Nereye gidiyoruz dedim birdenbire ama suratıma öyle bir bakmıştı ki korkudan
hemen ayakkabımı giymek için kapıya yöneldim. Akşam bir iki arkadaşım gelecek
içeceğiz beraber gidip yiyecek bir şeyler alalım seni o yüzden götürüyorum
demişti. Her gece ona hizmet etmem yetmiyormuş gibi bir de arkadaşlarını mı
getirecekti? Tıpkı babamın evinde gördüğüm manzara gibi. Annemden yemek yapmayı
öğrenmiştim ama o bunları beğenmiyor bunlar la rakı mı içilir bana meze yapmayı
öğren diyordu. Nereden öğreneceksem. Ama ona da bugün bir çözüm bulmuş yol
üzerinde ki bir kitapçıdan yemek ve meze yapımı kitabını alarak evde dene ve
öğren diye talimatları vermişti. Aşçı gibi. Her şeyi bana söylediği gibi
yaptım. Aldıklarını tabaklara servis yaptım masaya koydum. İlk kez birileri
gelecekti eve ben de ilk kez değişik birini görecektim bu evde. Nasıl
davranacağımı bilmediğim için hata yapıp onların yanında beni azarlamasından
çok korkuyordum. Çünkü babam da öyle
yapardı biri eve geldi mi daha çok dayılanır sürekli azarlar emirler
yağdırırdı.
Derken akşam oldu tam üç kişi geldi
eve. İkisi kendisi gibi yaşlı diğeri ise daha gençti.
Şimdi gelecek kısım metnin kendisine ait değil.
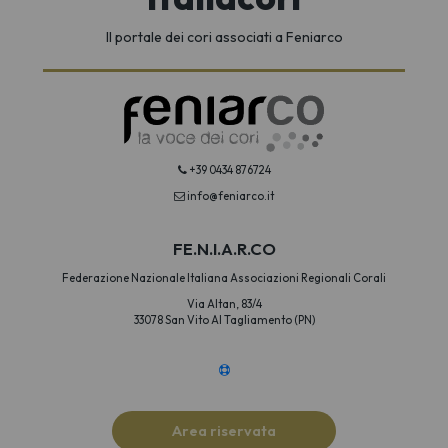
Il portale dei cori associati a Feniarco
+39 0434 876724
info@feniarco.it
FE.N.I.A.R.CO
Federazione Nazionale Italiana Associazioni Regionali Corali
Via Altan, 83/4
33078 San Vito Al Tagliamento (PN)
Area riservata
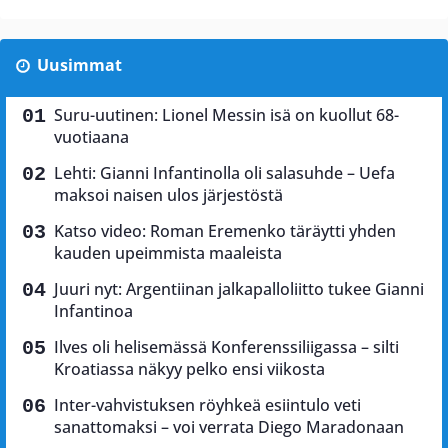
Uusimmat
Suru-uutinen: Lionel Messin isä on kuollut 68-
vuotiaana
Lehti: Gianni Infantinolla oli salasuhde – Uefa
maksoi naisen ulos järjestöstä
Katso video: Roman Eremenko täräytti yhden
kauden upeimmista maaleista
Juuri nyt: Argentiinan jalkapalloliitto tukee Gianni
Infantinoa
Ilves oli helisemässä Konferenssiliigassa – silti
Kroatiassa näkyy pelko ensi viikosta
Inter-vahvistuksen röyhkeä esiintulo veti
sanattomaksi – voi verrata Diego Maradonaan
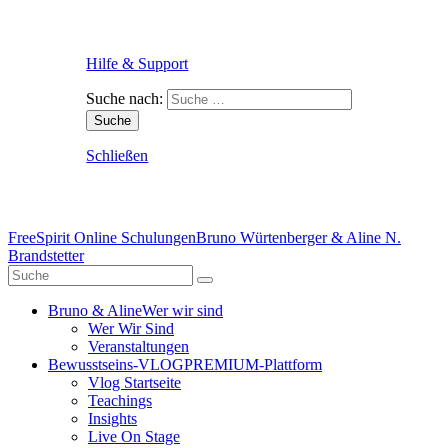
Hilfe & Support
Suche nach:
Schließen
FreeSpirit Online Schulungen
Bruno Würtenberger & Aline N.
Brandstetter
Bruno & Aline
Wer wir sind
Wer Wir Sind
Veranstaltungen
Bewusstseins-VLOG
PREMIUM-Plattform
Vlog Startseite
Teachings
Insights
Live On Stage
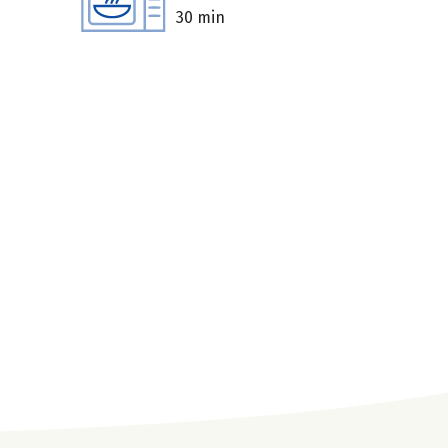
30 min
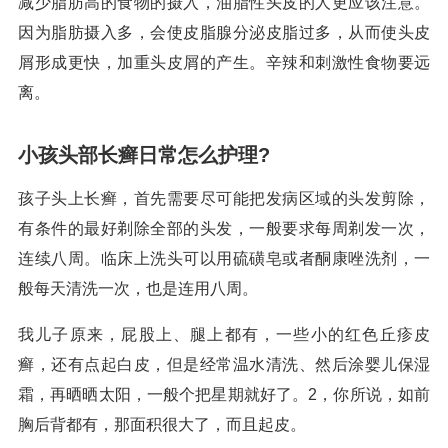
减少脂肪高的食物的摄入，油脂性头皮的人更应该注意。
因为脂肪摄入多，会使皮脂腺分泌皮脂过多，从而使头皮
屑形成更快，加重头皮屑的产生。辛辣和刺激性食物要远
离。
小孩头部长癣日常怎么护理?
孩子头上长癣，首先需要尽可能把发病区域的头发剪除，
有条件的最好剃除全部的头发，一般要求每周剃发一次，
连续八周。临床上洗头可以用硫磺皂或者酮康唑洗剂，一
般每天清洗一次，也是连用八周。
我儿子原来，屁股上、腿上都有，一些小的红色丘疹皮
癣，还有点起白皮，但是经常温水清洗、然后涂婴儿保湿
霜，再晒晒太阳，一般个把星期就好了。2，你所说，如前
胸后背都有，那面积很大了，而且起皮。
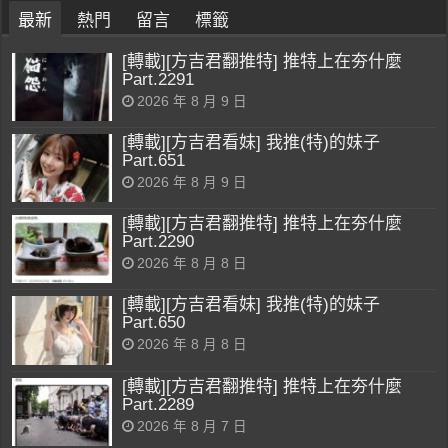
最新
熱門
留言
標籤
[轉載][方吉君翻推特] 推特上在夯什麼
Part.2291
2026 年 8 月 9 日
[轉載][方吉君看妹] 我推(特)的妹子
Part.651
2026 年 8 月 9 日
[轉載][方吉君翻推特] 推特上在夯什麼
Part.2290
2026 年 8 月 8 日
[轉載][方吉君看妹] 我推(特)的妹子
Part.650
2026 年 8 月 8 日
[轉載][方吉君翻推特] 推特上在夯什麼
Part.2289
2026 年 8 月 7 日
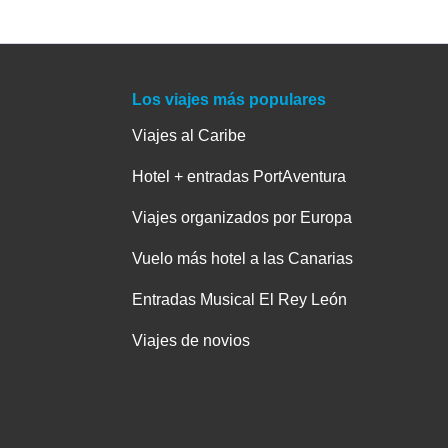
Los viajes más populares
Viajes al Caribe
Hotel + entradas PortAventura
Viajes organizados por Europa
Vuelo más hotel a las Canarias
Entradas Musical El Rey León
Viajes de novios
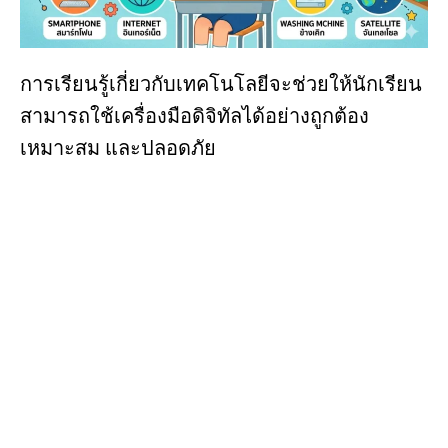
การเรียนรู้เกี่ยวกับเทคโนโลยีจะช่วยให้นักเรียน
สามารถใช้เครื่องมือดิจิทัลได้อย่างถูกต้อง
เหมาะสม และปลอดภัย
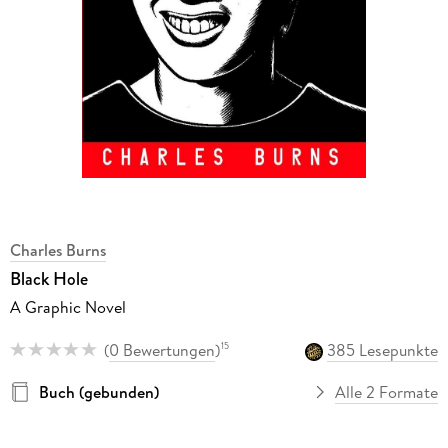
Charles Burns
Black Hole
A Graphic Novel
(
0 Bewertungen
)
385 Lesepunkte
15
Buch (gebunden)
Alle 2 Formate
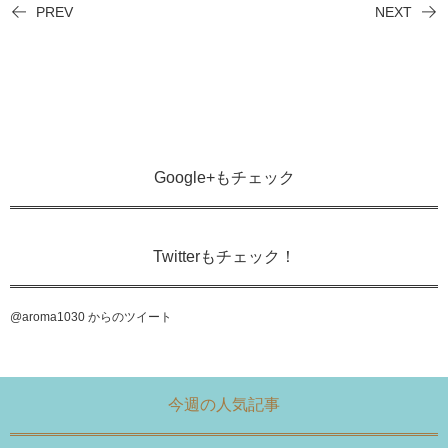
PREV
NEXT
Google+もチェック
Twitterもチェック！
@aroma1030 からのツイート
今週の人気記事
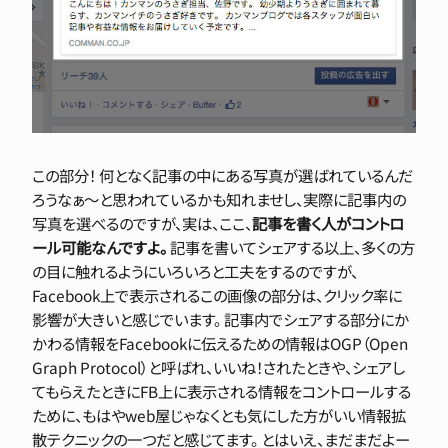
この部分！
何となく記事の中にある写真が選ばれているんだ
ろうなぁ〜と思われているかも知れませし、実際に記事内の
写真を選べるのですが、実は、ここ、
記事を書く人がコントロ
ール可能なんですよ。
記事を書いてシェアする以上、多くの方
の目に触れるようにいろいろと工夫をするのですが、
Facebook上で表示されるこの画像の部分は、クリック率に
影響が大きいと感じでいます。 記事内でシェアする部分にか
かわる情報をFacebookに伝えるための情報はOGP（Open
Graph Protocol）と呼ばれ、いいね！されたときや、シェアし
てもらえたときにFB上に表示される情報をコントロールする
ために、もはやweb屋じゃなくとも気にした方がいい情報拡
散テクニックの一つだと感じてます。 とはいえ、まだまだよー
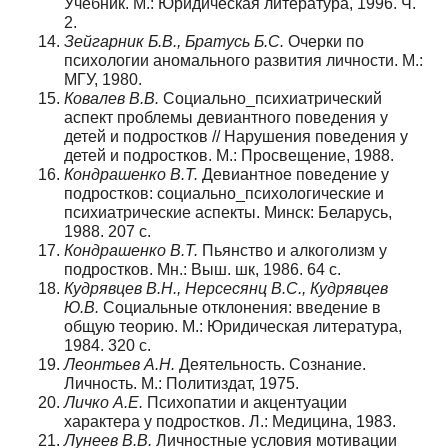
Учебник. М.: Юридическая литература, 1996. Ч.
2.
Зейгарник Б.В., Братусь Б.С.
Очерки по
психологии аномального развития личности. М.:
МГУ, 1980.
Ковалев В.В.
Социально_психиатрический
аспект проблемы девиантного поведения у
детей и подростков // Нарушения поведения у
детей и подростков. М.: Просвещение, 1988.
Кондрашенко В.Т.
Девиантное поведение у
подростков: социально_психологические и
психиатрические аспекты. Минск: Беларусь,
1988. 207 с.
Кондрашенко В.Т.
Пьянство и алкоголизм у
подростков. Мн.: Выш. шк, 1986. 64 с.
Кудрявцев В.Н., Нерсесянц В.С., Кудрявцев
Ю.В.
Социальные отклонения: введение в
общую теорию. М.: Юридическая литература,
1984. 320 с.
Леонтьев А.Н.
Деятельность. Сознание.
Личность. М.: Политиздат, 1975.
Личко А.Е.
Психопатии и акцентуации
характера у подростков. Л.: Медицина, 1983.
Лунеев В.В.
Личностные условия мотивации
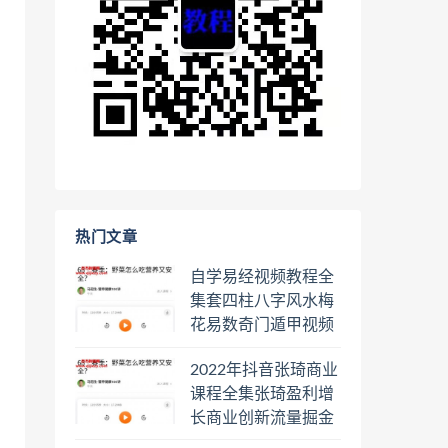
热门文章
自学易经视频教程全
集套四柱八字风水梅
花易数奇门遁甲视频
教程六壬六爻八卦择
2022年抖音张琦商业
日罗盘教程百度云网
课程全集张琦盈利增
盘会员
长商业创新流量掘金
直播课合集百度云网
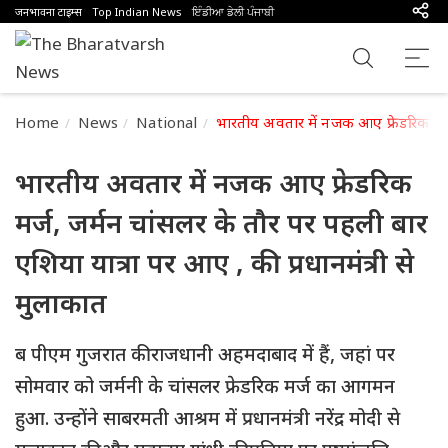
जनभावना टाइम्स
Top Indian News
ਇੰਡੀਆ ਡੇਲੀ ਪੰਜਾਬੀ
Home
News
National
भारतीय अवतार में नजक आए फ्रेडरिक मर्ज,
भारतीय अवतार में नजक आए फ्रेडरिक
मर्ज, जर्मन चांसलर के तौर पर पहली बार
एशिया यात्रा पर आए , की प्रधानमंत्री से
मुलाकात
ब पीएम गुजरात की राजधानी अहमदाबाद में हैं, जहां पर
सोमवार को जर्मनी के चांसलर फ्रेडरिक मर्ज का आगमन
हुआ. उन्होंने साबरमती आश्रम में प्रधानमंत्री नरेंद्र मोदी से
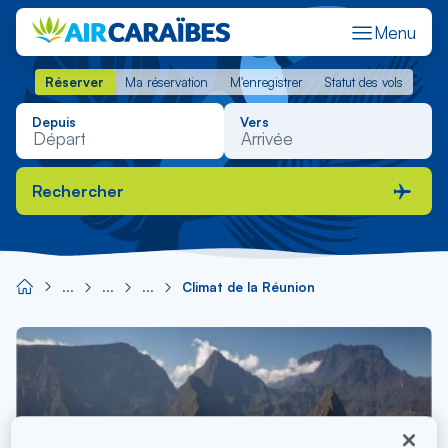
Menu
Réserver
Ma réservation
M'enregistrer
Statut des vols
Réserver
Ma réservation
M'enregistrer
Statut des vols
Depuis
Vers
Rechercher
Climat de la Réunion
Image
principale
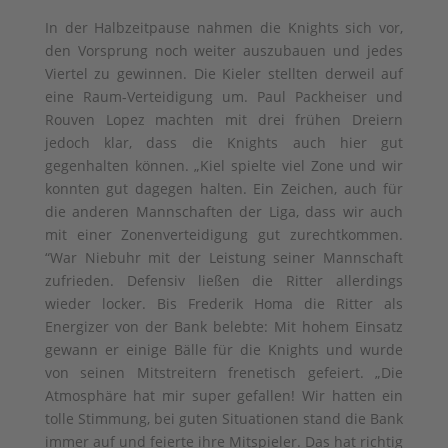
In der Halbzeitpause nahmen die Knights sich vor,
den Vorsprung noch weiter auszubauen und jedes
Viertel zu gewinnen. Die Kieler stellten derweil auf
eine Raum-Verteidigung um. Paul Packheiser und
Rouven Lopez machten mit drei frühen Dreiern
jedoch klar, dass die Knights auch hier gut
gegenhalten können. „Kiel spielte viel Zone und wir
konnten gut dagegen halten. Ein Zeichen, auch für
die anderen Mannschaften der Liga, dass wir auch
mit einer Zonenverteidigung gut zurechtkommen.
“War Niebuhr mit der Leistung seiner Mannschaft
zufrieden. Defensiv ließen die Ritter allerdings
wieder locker. Bis Frederik Homa die Ritter als
Energizer von der Bank belebte: Mit hohem Einsatz
gewann er einige Bälle für die Knights und wurde
von seinen Mitstreitern frenetisch gefeiert. „Die
Atmosphäre hat mir super gefallen! Wir hatten ein
tolle Stimmung, bei guten Situationen stand die Bank
immer auf und feierte ihre Mitspieler. Das hat richtig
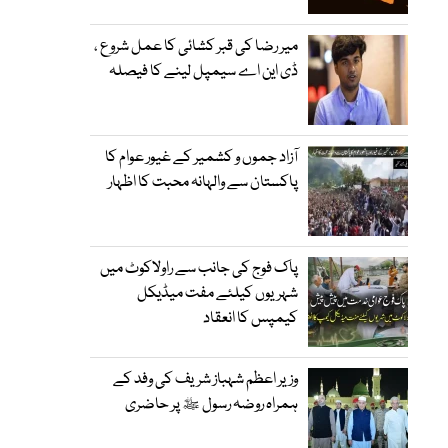
میر رضا کی قبر کشائی کا عمل شروع ،
ڈی این اے سیمپل لینے کا فیصلہ
آزاد جموں و کشمیر کے غیور عوام کا
پاکستان سے والہانہ محبت کا اظہار
پاک فوج کی جانب سے راولاکوٹ میں
شہریوں کیلئے مفت میڈیکل
کیمپس کا انعقاد
وزیر اعظم شہباز شریف کی وفد کے
ہمراہ روضہ رسول ﷺ پر حاضری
Mutfakta korkarak nasıl
davranacağımı bilmiyorum dedim. Sen mutfakta otur ben bir şey isteyince
getirirsin demişti. O kadar yorulmuştum ki uykumda gelmişti. Ama onlar içtikçe
içiyor daha da keyifleniyorlardı. Bir ara boş meze tabaklarını almak için odaya
girdiğimde içlerinden biri, “İçeride niye oturuyor yenge? Yorulmuştur burada
otursa ya” bizimle deyince kıyamet kopacak sandım. Hiç kopmadı. Nasip kendine
de bir tabak al otur dedi. Oturdum onlar konuşuyor ben ise sessizce tabağımda
kileri yiyordum. Aslında patlayacaktım neredeyse yemekten ama masada başka
yapacak bir şey olmadığı için tabağıma doldurdukça yiyordum. İçlerinde genç
olanı bir türkü söylemeye başladı. Sesi çok yanıktı öyle güzel söylüyordu. Ben
de yemeğimi bırakmış onu dinliyordum. Kendimi çimdikledim ağlamamayım diye ama
akan gözyaşlarıma engel olamadım işte. Benim o halimi fark edince
“Yengeyi üzdük Nasip. Karına da bir
kadeh koysana, içmez mi?”
İşte, bu söz üzerine hafta da bir
iki kere gelen sürekli arkadaşlarıyla içki masalarına oturup onlarla içmeye
başladım. Buna nasıl kızmıyor ya da kıskanmıyor diye çok şaşırmıştım ilk
önceleri çünkü masada benden başka kadın yoktu. Ama bu da yetmedi Nasip’e.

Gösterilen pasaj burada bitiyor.